O senador Benedito de Lira (PP-AL) também tem ligações cordiais com empresas que compõem a lista de responsáveis por irregularidades. Discreto na atuação parlamentar, o político alagoano é frequentador assíduo de gabinetes ministeriais na tentativa de angariar recursos para a BR-101 Sul. Não por coincidência, Benedito foi o único da bancada a receber doação direta de R$ 200 mil da construtora Constran, uma das responsáveis pelas obras. Os trechos alvos da auditoria do TCU apresentaram orçamento base de R$ 29,8 milhões e superfaturamento de 43% desse valor. Em Minas Gerais, a adequação de trecho rodoviário na BR-135, com orçamento inicial de R$ 488 milhões, também chama a atenção. O TCU encontrou irregularidades nos procedimentos de licitação e superfaturamento em diversos trechos. A obra é defendida pela bancada mineira há anos. Em 2009, recebeu R$ 22 milhões em emendas coletivas. Pelo menos duas das empresas que participam dos consórcios retribuíram parlamentares na campanha do ano passado. As empresas Engesolo e Fidens doaram juntas R$ 400 mil para o comitê do deputado Eduardo Azeredo (PSDB-MG) e R$ 120 mil para o de Rodrigo de Castro (PSDB-MG). Azeredo garantiu à ISTOÉ que não tem nada a ver com a conduta das empresas.

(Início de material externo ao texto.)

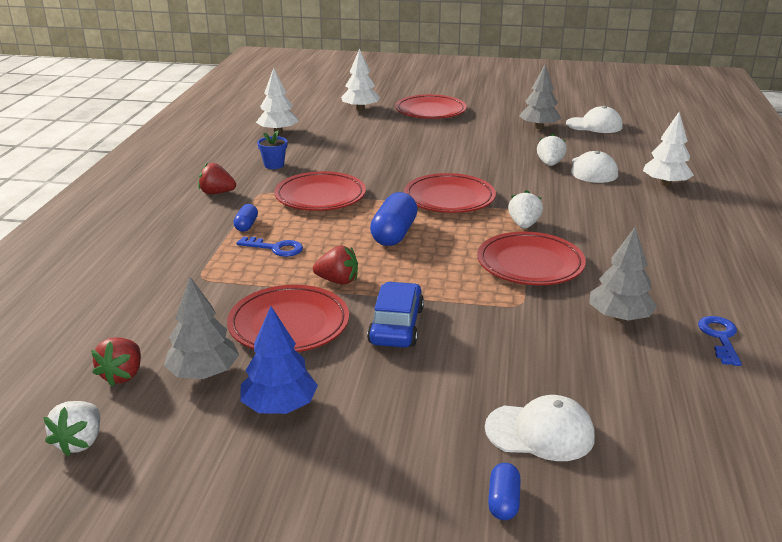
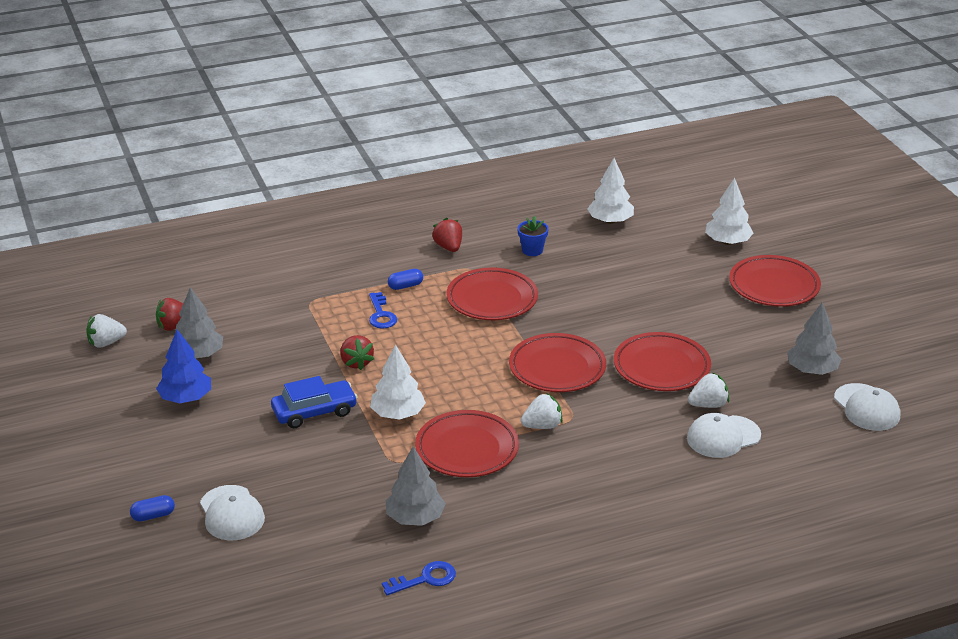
camera: 60 degrees right, 5 degrees up
(289, 325) = (278, 365): red plate -> red plate (661, 367)
(394, 234) = (457, 362): blue capsule -> none
(665, 184) = (735, 494): white tree -> white tree (398, 414)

O superfaturamento nas obras tem sido o principal problema no rol dos 161 processos abertos pelo TCU nos últimos anos para analisar obras comandadas pelo DNIT. “As falhas geralmente já vêm incluídas nos editais, que trazem preços muito superiores ao valor real”, conta André Mendes, secretário de fiscalização de obras do tribunal. A atuação do TCU na fiscalização do uso de recursos públicos em rodovias pode ser prejudicada pelo Congresso. O dispositivo da Lei de Diretrizes Orçamentárias para 2012 vincula a validade das conclusões dos auditores ao parecer de um ministro da Corte. Na prática, significa que, até a decisão de um dos ministros, não haverá punições. A mudança na legislação foi interpretada como uma brecha para permitir a continuidade de obras com irregularidades graves. E mais: com a garantia de que as construtoras vão ganhar tempo antes da suspensão dos pagamentos. A troca de favores, portanto, vai bem além das eleições. E quem paga a conta é o contribuinte.